"Yaşadığımız şehirde ve diğer büyük şehirlerde, kar, yetişkinlerin tek ortak düşmanı gibi. Onun adı anılınca, milli davalarda bile hemfikir olmayanlar, hemen ittifak kurabiliyor...
Kendinizi bir kar tanesinin yerine koyun.
Bir şehre yaklaşıyorsunuz.
Diyelim ki, İstanbul'a.
Tuz dolu yüzlerce kamyon sizi bekliyor.
Homurdanan insanlar, fazla mesaiye bırakılmış belediye işçileri, greyderler vs.
Siz olsanız gelir misiniz? O geliyor."
İki yıl önce aralık ayında sevgili İbrahim Tenekeci böyle yazmıştı.
O kar tanesi artık gelmiyor işte!
Vazgeçti.

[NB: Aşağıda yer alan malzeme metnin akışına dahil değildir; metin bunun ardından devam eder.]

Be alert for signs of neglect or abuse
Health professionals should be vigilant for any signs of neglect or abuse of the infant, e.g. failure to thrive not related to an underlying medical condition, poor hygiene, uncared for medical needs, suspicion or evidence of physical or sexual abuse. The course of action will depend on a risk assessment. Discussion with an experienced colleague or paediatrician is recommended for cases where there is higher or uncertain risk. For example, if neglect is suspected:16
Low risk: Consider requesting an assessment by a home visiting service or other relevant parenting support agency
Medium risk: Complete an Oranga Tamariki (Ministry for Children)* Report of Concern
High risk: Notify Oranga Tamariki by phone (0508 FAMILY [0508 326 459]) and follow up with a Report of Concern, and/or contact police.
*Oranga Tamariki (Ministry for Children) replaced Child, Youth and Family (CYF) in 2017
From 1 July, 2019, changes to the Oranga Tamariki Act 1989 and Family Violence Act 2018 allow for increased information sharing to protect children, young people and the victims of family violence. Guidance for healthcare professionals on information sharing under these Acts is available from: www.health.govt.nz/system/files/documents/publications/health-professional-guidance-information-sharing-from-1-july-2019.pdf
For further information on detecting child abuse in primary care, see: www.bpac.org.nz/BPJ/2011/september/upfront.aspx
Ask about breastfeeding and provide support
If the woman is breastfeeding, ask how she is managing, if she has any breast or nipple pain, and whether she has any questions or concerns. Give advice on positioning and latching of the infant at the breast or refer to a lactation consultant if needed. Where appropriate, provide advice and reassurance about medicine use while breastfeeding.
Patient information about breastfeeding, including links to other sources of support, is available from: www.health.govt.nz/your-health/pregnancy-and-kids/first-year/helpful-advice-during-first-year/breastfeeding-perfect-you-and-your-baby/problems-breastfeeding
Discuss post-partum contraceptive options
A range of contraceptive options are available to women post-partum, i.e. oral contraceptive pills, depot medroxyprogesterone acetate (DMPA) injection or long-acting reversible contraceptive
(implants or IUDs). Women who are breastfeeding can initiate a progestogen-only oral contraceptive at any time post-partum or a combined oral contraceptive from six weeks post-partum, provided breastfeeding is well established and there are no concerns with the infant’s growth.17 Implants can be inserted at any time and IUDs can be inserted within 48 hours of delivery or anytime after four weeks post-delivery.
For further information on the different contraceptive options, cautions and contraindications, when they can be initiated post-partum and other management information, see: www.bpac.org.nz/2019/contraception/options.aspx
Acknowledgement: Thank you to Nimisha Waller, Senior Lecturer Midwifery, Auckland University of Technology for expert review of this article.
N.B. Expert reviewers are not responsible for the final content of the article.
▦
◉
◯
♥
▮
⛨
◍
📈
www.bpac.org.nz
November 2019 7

Kar bir yana, ülkenin batısına kış soğuğu bile gelmiyor.
Hepimizi haklı bir endişe sardı. Her zaman yüzümüzü güldürüp içimizi açan güzelim güneş daha fazla durmayıp gitse diye dua ediyoruz.
***
Zihnim bütün bunları bir işaret sayıyor! Hatırlayın, geçen kasım sıcaklıklar
6 C derecenin altına düşecek diye bütün tv'ler sırf heyecan olsun diye "

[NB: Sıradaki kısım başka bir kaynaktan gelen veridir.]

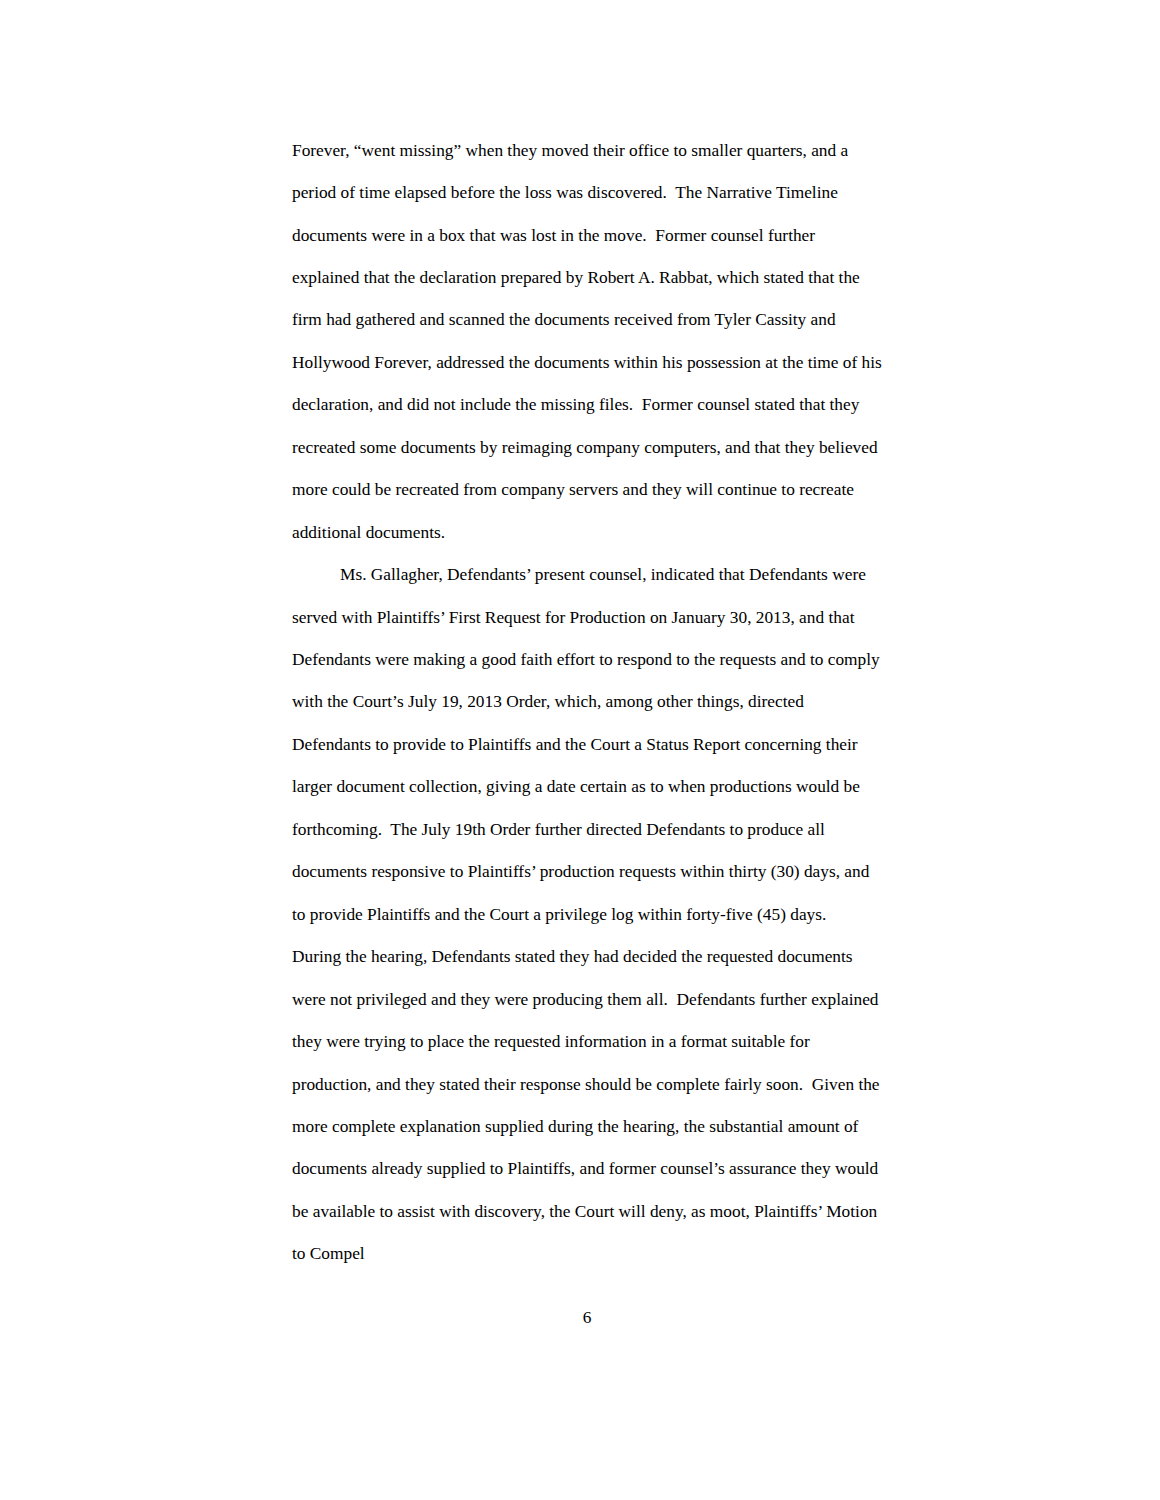Forever, “went missing” when they moved their office to smaller quarters, and a period of time elapsed before the loss was discovered. The Narrative Timeline documents were in a box that was lost in the move. Former counsel further explained that the declaration prepared by Robert A. Rabbat, which stated that the firm had gathered and scanned the documents received from Tyler Cassity and Hollywood Forever, addressed the documents within his possession at the time of his declaration, and did not include the missing files. Former counsel stated that they recreated some documents by reimaging company computers, and that they believed more could be recreated from company servers and they will continue to recreate additional documents.
Ms. Gallagher, Defendants’ present counsel, indicated that Defendants were served with Plaintiffs’ First Request for Production on January 30, 2013, and that Defendants were making a good faith effort to respond to the requests and to comply with the Court’s July 19, 2013 Order, which, among other things, directed Defendants to provide to Plaintiffs and the Court a Status Report concerning their larger document collection, giving a date certain as to when productions would be forthcoming. The July 19th Order further directed Defendants to produce all documents responsive to Plaintiffs’ production requests within thirty (30) days, and to provide Plaintiffs and the Court a privilege log within forty-five (45) days. During the hearing, Defendants stated they had decided the requested documents were not privileged and they were producing them all. Defendants further explained they were trying to place the requested information in a format suitable for production, and they stated their response should be complete fairly soon. Given the more complete explanation supplied during the hearing, the substantial amount of documents already supplied to Plaintiffs, and former counsel’s assurance they would be available to assist with discovery, the Court will deny, as moot, Plaintiffs’ Motion to Compel
6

meteoroloji uyarıyor; şok soğuk geliyor" haberleri yapmıştı.
Her şeyin "
şok"una müptelayız ya...
Al sana "
şok bahar" işte! "Metropolde çamurdan, eziyetten başka bir anlam taşımıyor" diye sürekli şikâyet ettiğimiz kara şimdi şehre uğraması için yalvarmak üzereyiz; çünkü yağmurlar toprağı doyurmuyor,
kuraklık tehlikesini dindirmiyor.
Malum, "
havadan sudan konuşmak" boş laf sayılırdı.
Haydi şimdi de öyle sayın, bakalım...
Yapabilirseniz,
hafife alın!
Ben işime bakarım, deyin; havaya suya, iklime çevreye aldırmam, "
boş" işlerle uğraşmam deyin, diyebilirseniz.
***
Bu yazıyı yazmaya oturmadan az önce pencereyi açtım. Nasıl sıcak!
Söğüt ağacı hafiften havaya girip yeşillenmiş bile. Kediler sırtlarını sıcak toprağa yaslayıp geriniyorlar.
Geçen gün okudum; her yüz Amerikalıdan beşi "
kış depresyonu"ndan çekiyormuş.
Ağır bir keder duygusu ve içe kapanmayla başlayan bir depresyon bu. Amerikan medyasında bu rahatsızlığa karşı çareler öneren yazılar çıkıyor.
Gel de buruk biçimde gülümseme!
Çünkü
hani azıcık sulu kar yağsa, sevinçten zıplayacağız.